Éditorial de numéro 32 de novembre 2019 de La Lettre de Jean-Pierre Sueur
 
 
Attaché à parcourir les 325 communes du Loiret, j’entends les remarques de ceux qui me demandent si c’est bien mon rôle. Je leur réponds : oui, cent fois oui. Car j’éprouve beaucoup d’intérêt aux très nombreux contacts avec les élus et les habitants, avec les responsables économiques, sociaux, culturels, sportifs que permettent ces visites sur le terrain et à la participation à de nombreuses manifestations – comme d’ailleurs aux rencontres avec nos concitoyens qui me demandent un rendez-vous pour me faire part de difficultés de toute nature.
Et je puis vous l’assurer : on ne parle pas de la même manière à la tribune du Sénat et de l’Assemblée Nationale lorsqu’on rencontre chaque semaine des chômeurs, des personnes en précarité, des étudiants dont les ressources sont minces, des demandeurs d’asile qui vivent des situations inextricables et aussi des dirigeants d’association, des entrepreneurs, des créateurs qui ne manquent pas de projets, sans compter les jeunes qui veulent défricher de nouvelles voies pour l’avenir.
Je n’ignore pas les avantages de la représentation proportionnelle. Mais je crains qu’elle n’éloigne les élus du « terrain ». J’observe d’ailleurs que, lorsqu’il l’avait mise en place en 1986, François Mitterrand avait pris soin que celle-ci fût départementale. J’étais alors député du Loiret. Et non membre d’une liste nationale, forcément abstraite pour nos concitoyens.
J’ajouterai que s’ils doivent rester près des habitants, les sénateurs et députés se doivent d’exercer pleinement les missions nationales que la Constitution leur confère : voter les lois et contrôler le pouvoir exécutif. L’absentéisme parlementaire est un fléau dont la loi sur le non-cumul des mandats – c’est un fait – a réduit les effets.
Cela oblige à de sévères arbitrages dans l’emploi du temps.
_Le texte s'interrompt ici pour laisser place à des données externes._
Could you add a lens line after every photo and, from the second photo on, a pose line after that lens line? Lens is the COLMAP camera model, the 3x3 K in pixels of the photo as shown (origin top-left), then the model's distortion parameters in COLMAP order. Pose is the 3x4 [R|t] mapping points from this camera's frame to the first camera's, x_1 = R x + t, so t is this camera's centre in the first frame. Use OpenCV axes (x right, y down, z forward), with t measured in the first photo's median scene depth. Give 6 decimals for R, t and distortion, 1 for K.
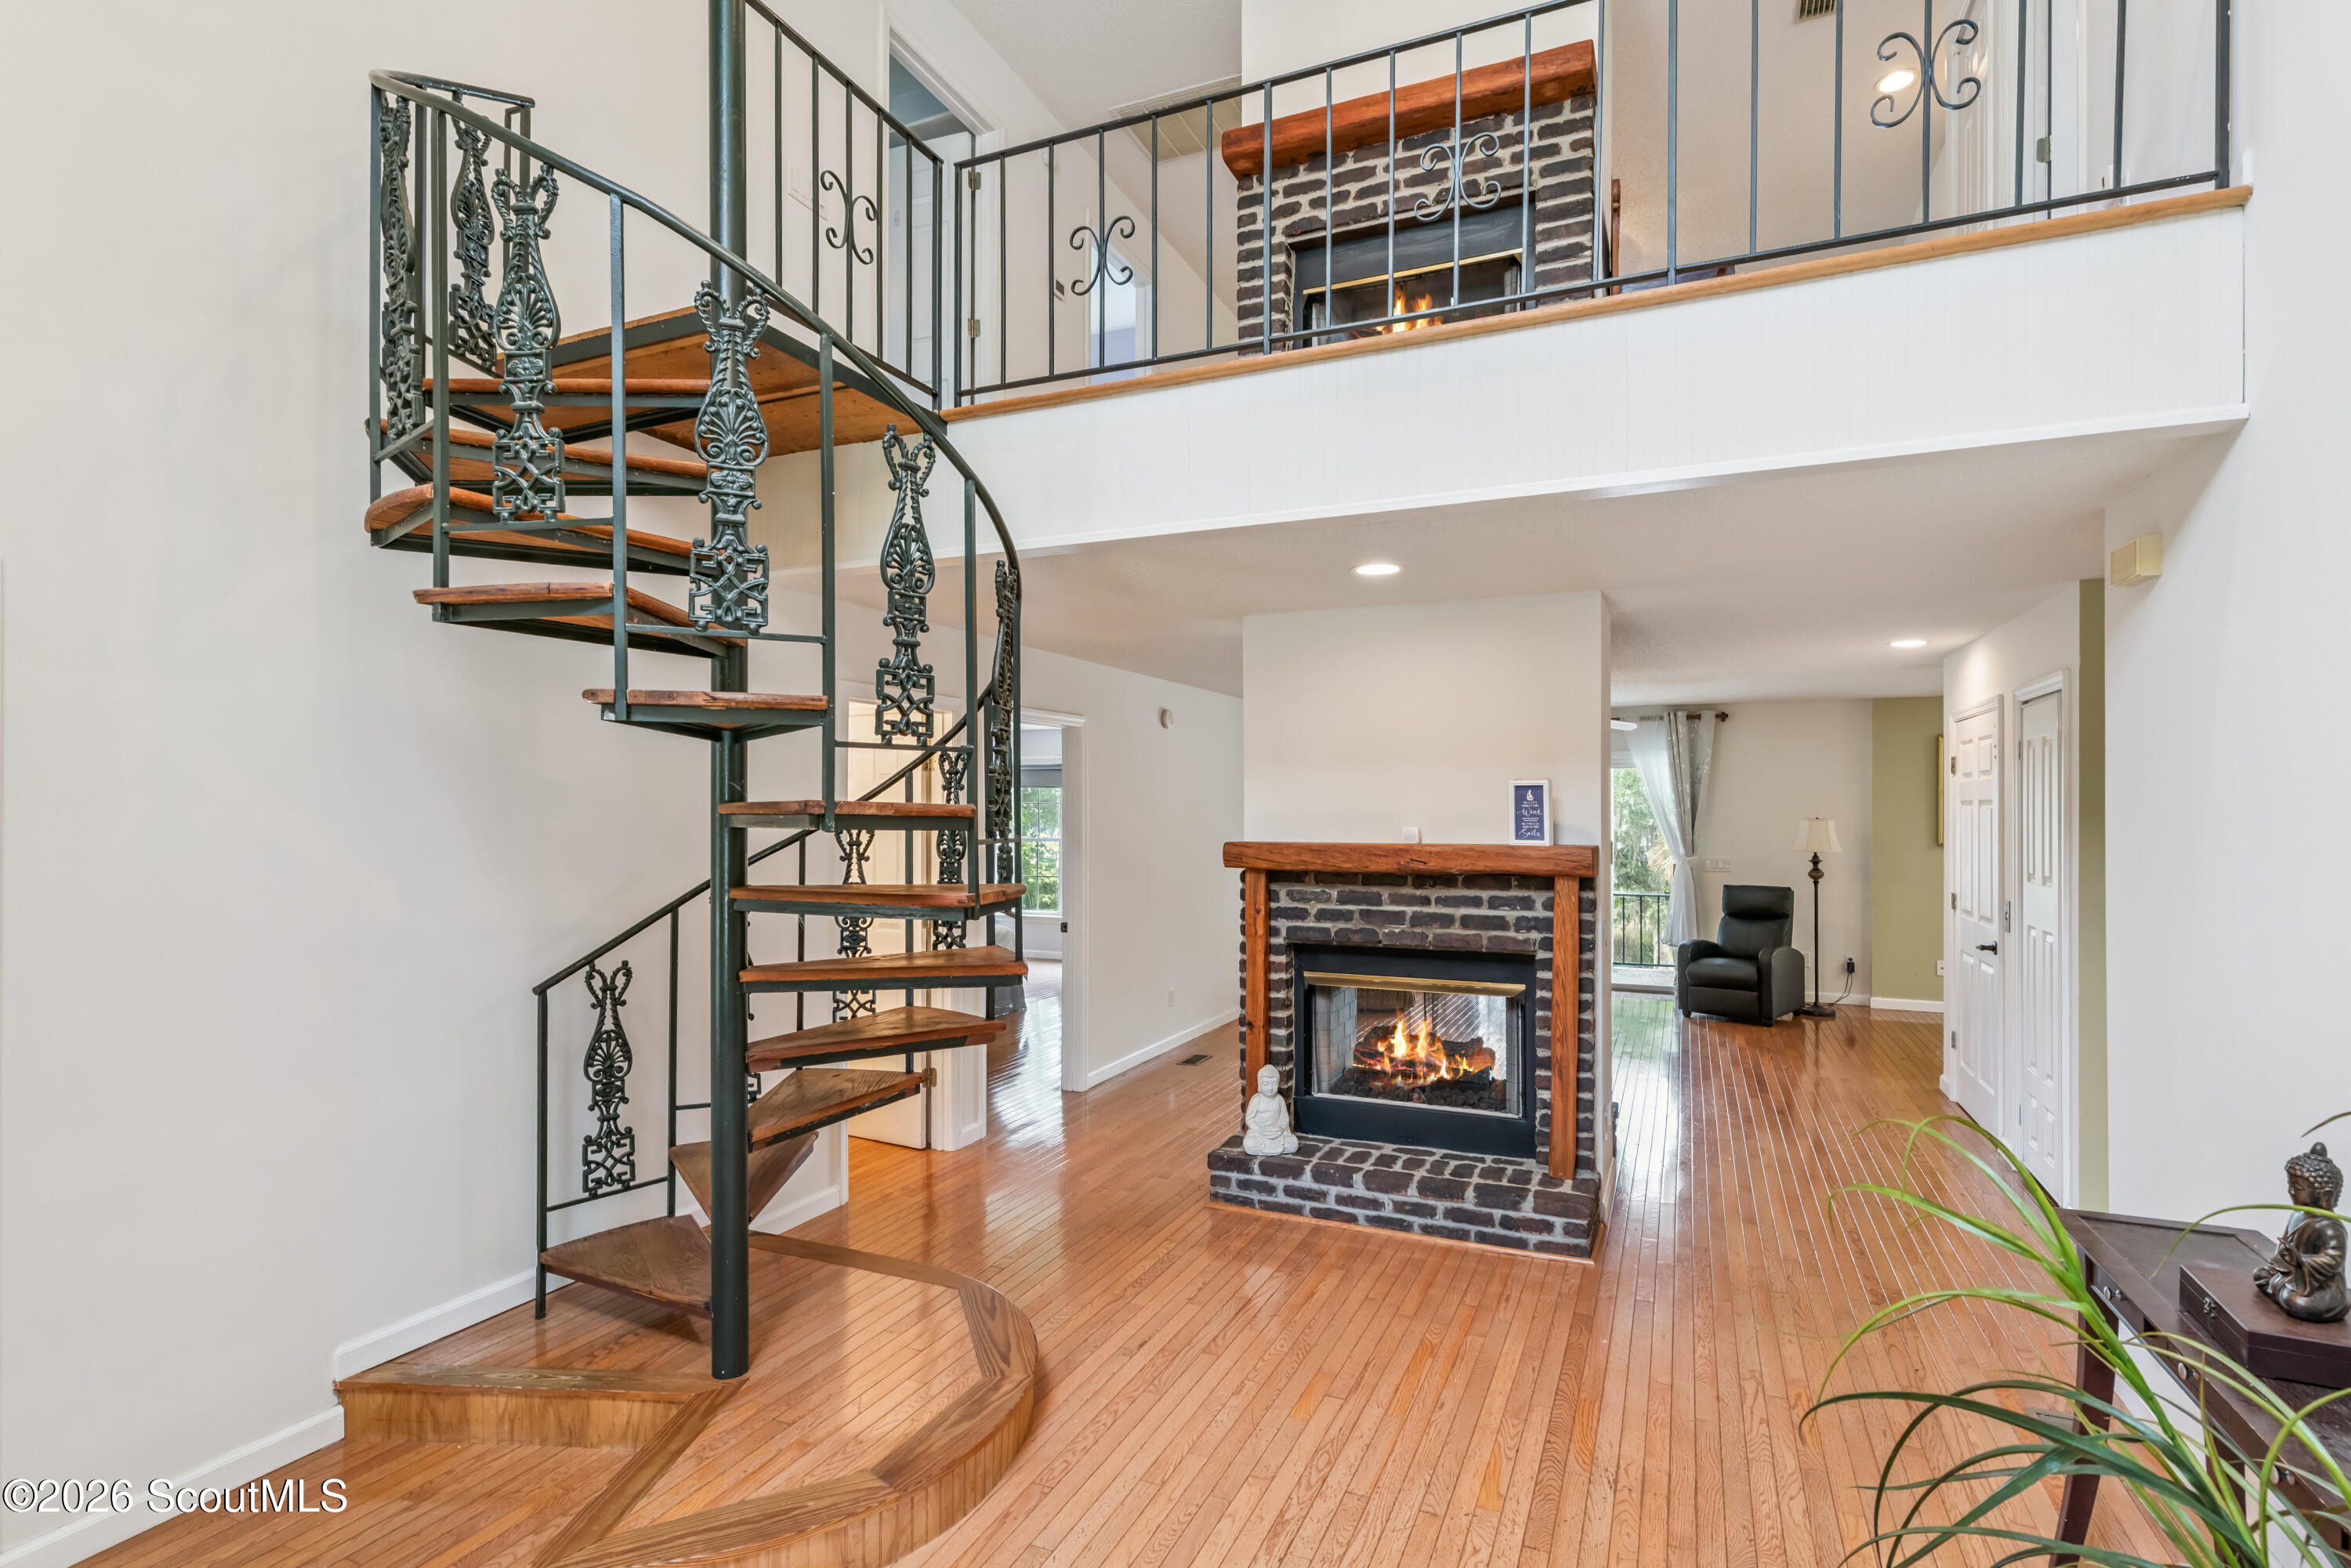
lens RADIAL K [[1132.7, 0, 1177.0], [0, 1132.7, 803.4], [0, 0, 1]] dist [0.001085, -0.000189]
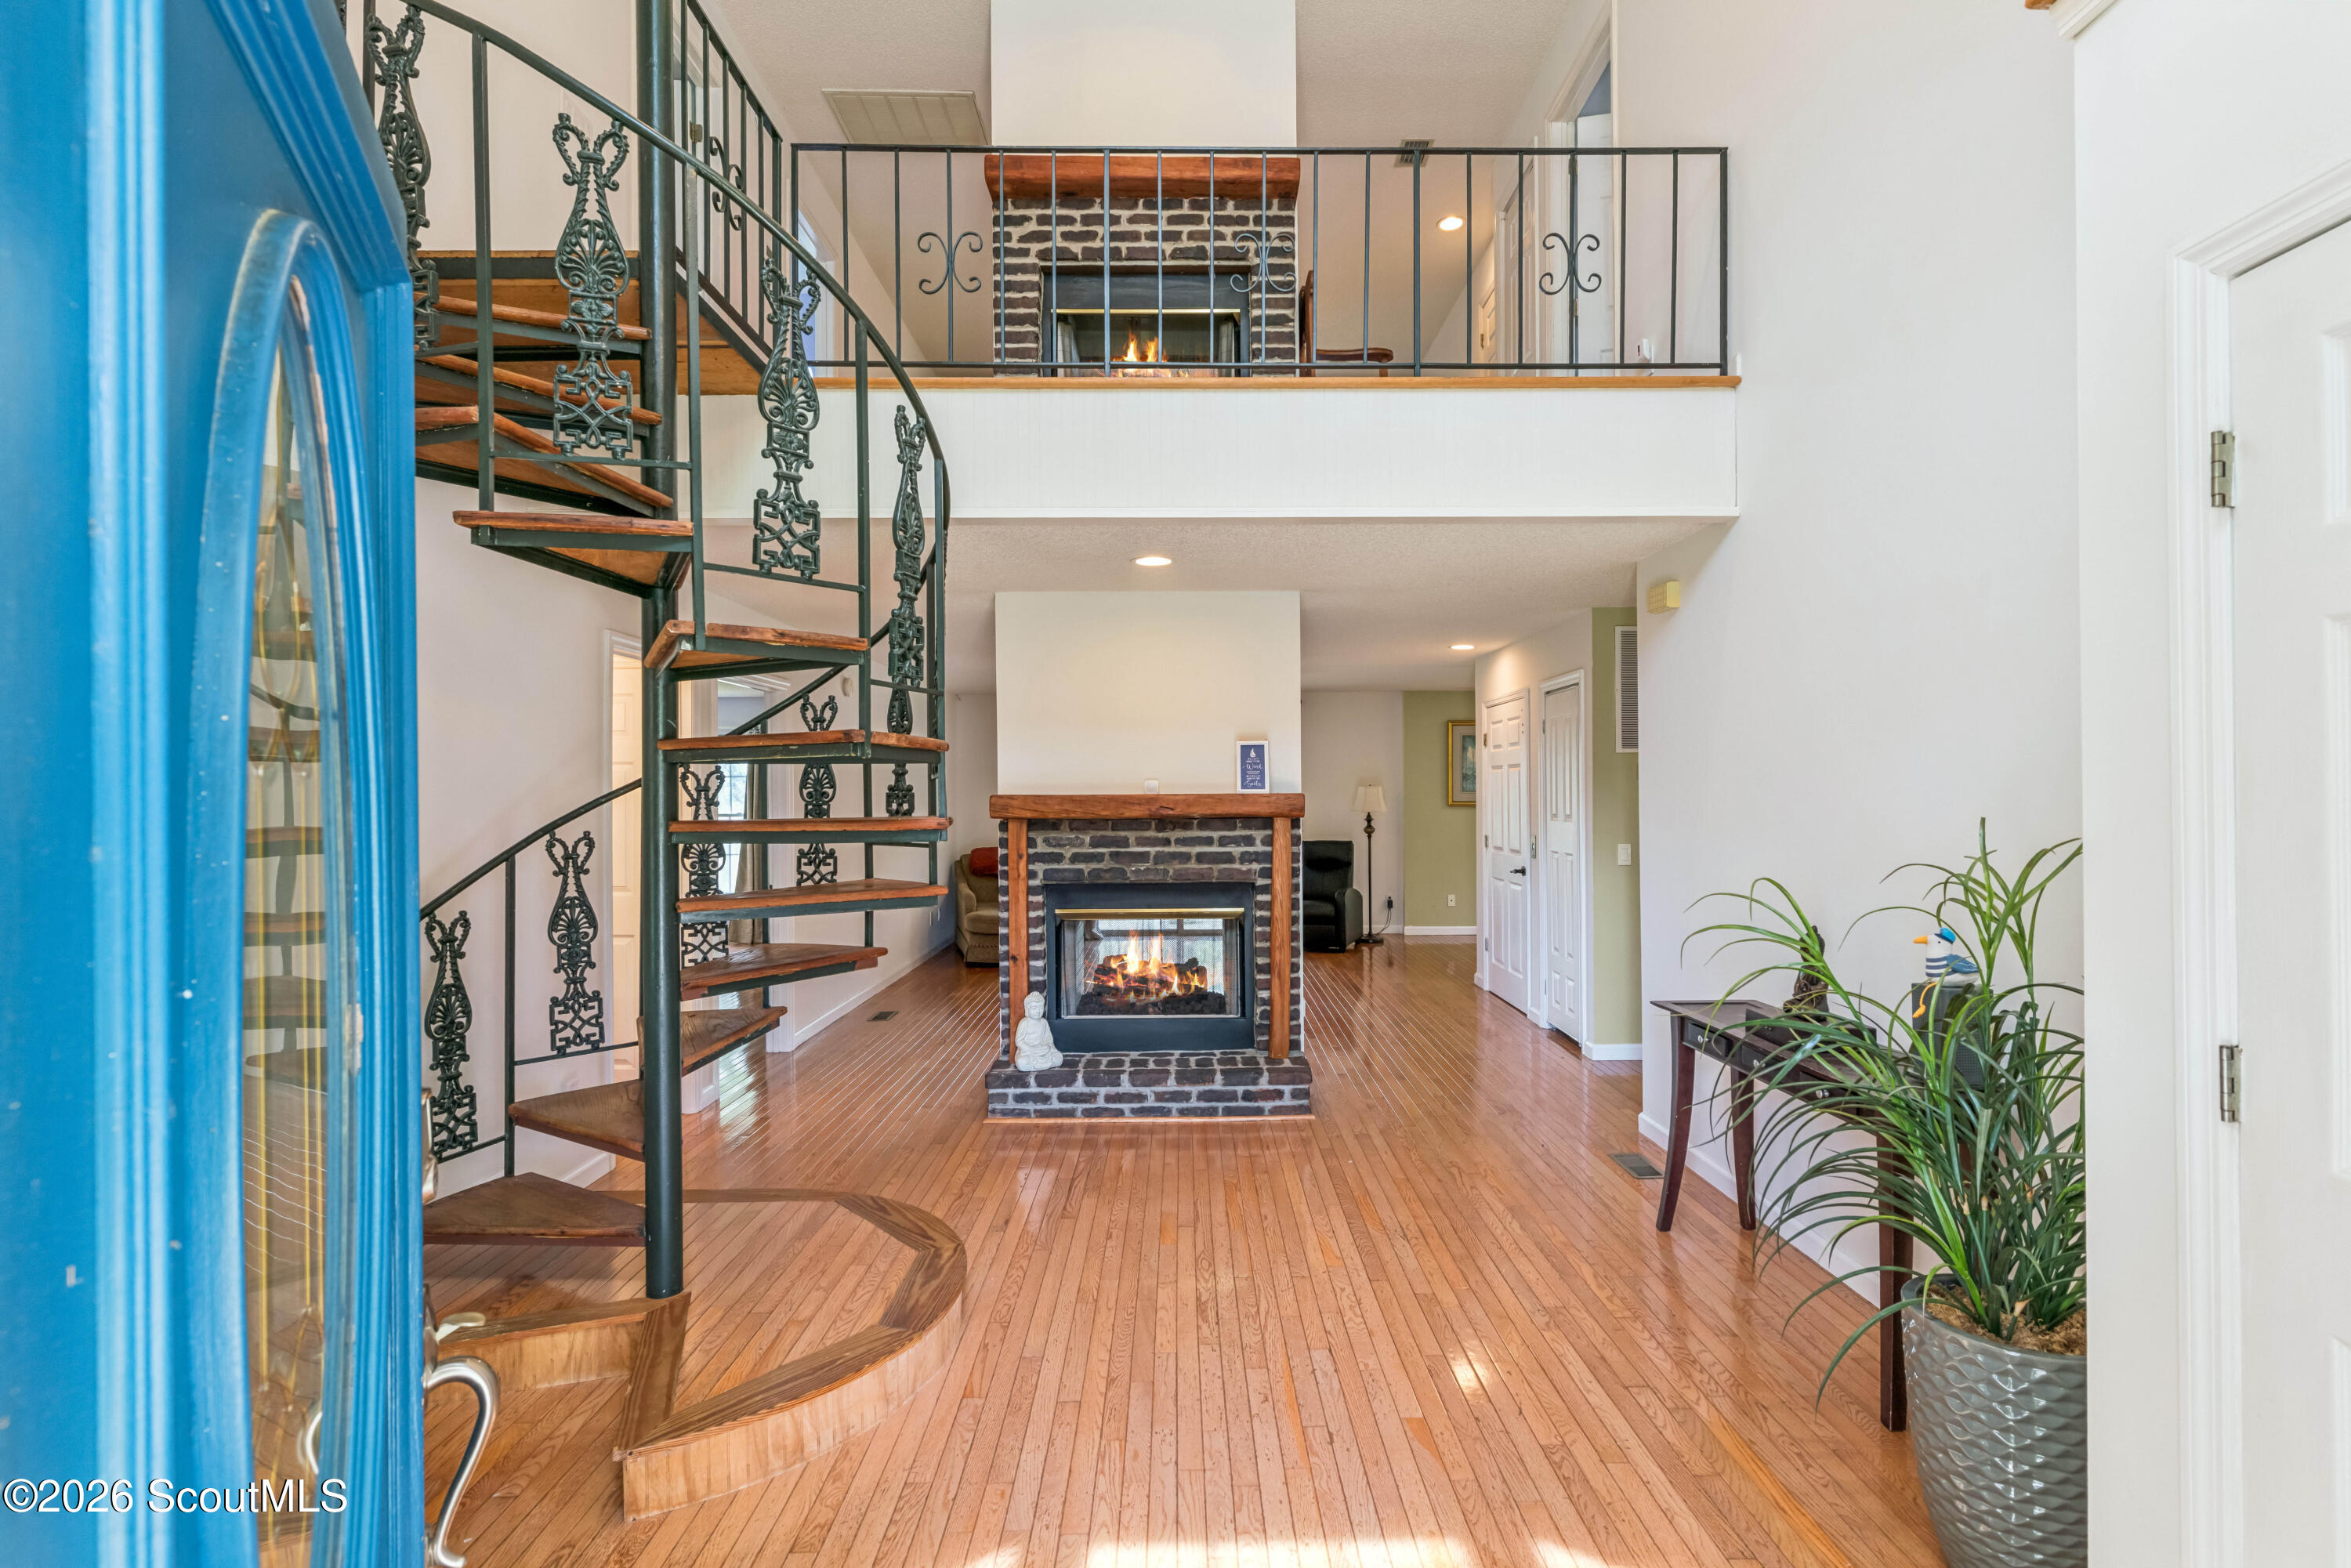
lens RADIAL K [[1132.7, 0, 1178.8], [0, 1132.7, 783.9], [0, 0, 1]] dist [0.001085, -0.000189]
pose [[0.909521, -0.000906, 0.415657, -0.272885], [0.003200, 0.999983, -0.004823, 0.031735], [-0.415646, 0.005717, 0.909509, -0.091658]]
Je n’hésite pas à les faire. Et je dois dire que les maires, en particulier, comprennent bien que le travail parlementaire – la participation aux travaux des commissions et des séances plénières – justifie des absences et des excuses lors de manifestations dont je ne méconnais pas l’importance. Mais un parlementaire se doit d’abord d’exercer les missions pour lesquelles il a été élu.
Être « en même temps » – puisque l’expression est à la mode – un élu national et un élu de terrain, c’est nécessaire. Ce n’est pas incompatible. C’est, au contraire, complémentaire ! C’est prenant, certes – mais comment dissimuler que c’est aussi passionnant.
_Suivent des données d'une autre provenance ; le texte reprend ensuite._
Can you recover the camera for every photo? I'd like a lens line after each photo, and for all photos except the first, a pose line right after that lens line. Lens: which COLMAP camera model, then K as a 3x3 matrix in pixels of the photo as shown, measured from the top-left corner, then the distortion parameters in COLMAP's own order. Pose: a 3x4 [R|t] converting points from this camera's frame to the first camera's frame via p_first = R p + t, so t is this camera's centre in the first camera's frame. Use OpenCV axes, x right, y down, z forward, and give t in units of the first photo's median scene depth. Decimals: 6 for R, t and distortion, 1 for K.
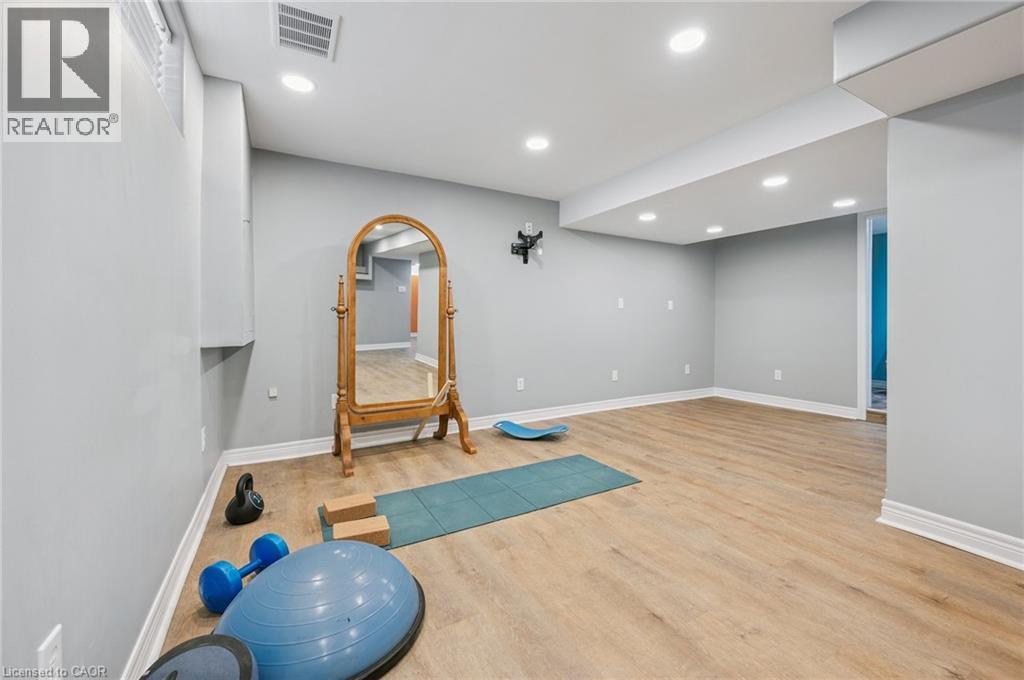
lens RADIAL K [[405.6, 0, 514.2], [0, 405.6, 326.5], [0, 0, 1]] dist [0.000009, -0.000001]
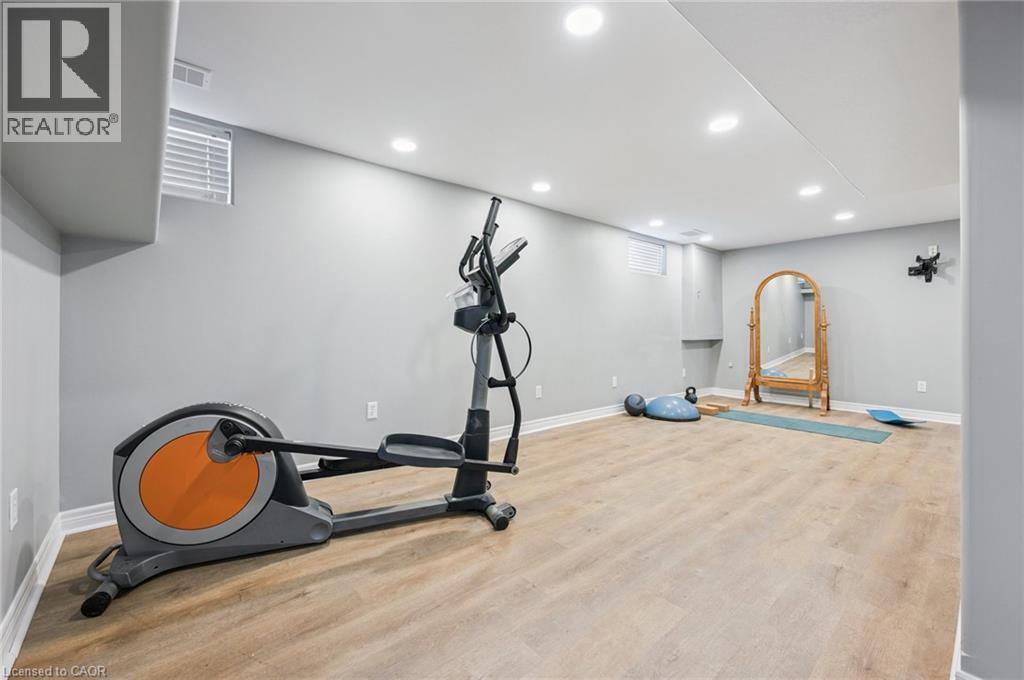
lens RADIAL K [[405.6, 0, 514.2], [0, 405.6, 326.5], [0, 0, 1]] dist [0.000009, -0.000001]
pose [[0.178284, 0.008266, -0.983944, 1.096474], [-0.005501, 0.999957, 0.007404, -0.035918], [0.983964, 0.004092, 0.178322, -0.412964]]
Un dernier mot. Certains s’étonneront de la place que prend dans cette 32e lettre-bilan le rapport que j’ai publié – après un an de travail – sur la thanatopraxie. Il se trouve que, membre du gouvernement, en 1991, j’avais été chargé de préparer le projet de loi adopté en 1993 qui a mis fin au monopole des pompes funèbres tout en redéfinissant les règles de service public qui s’appliquent aux obsèques. Depuis, j’ai toujours suivi la législation funéraire, ce qui m’a conduit à faire adopter nombre de textes de loi et à publier plusieurs rapports. On m’a souvent demandé pourquoi je m’intéressais à ce sujet plutôt austère. Je n’ai qu’une réponse : il s’agit de défendre les familles endeuillées, éprouvées et donc vulnérables. Tous mes travaux vont en ce sens. Et on verra que mes propositions sur la thanatopraxie ne sont pas sans importance pour les professionnels concernés – et pour les familles, tout particulièrement pour ce qui est du prix des obsèques.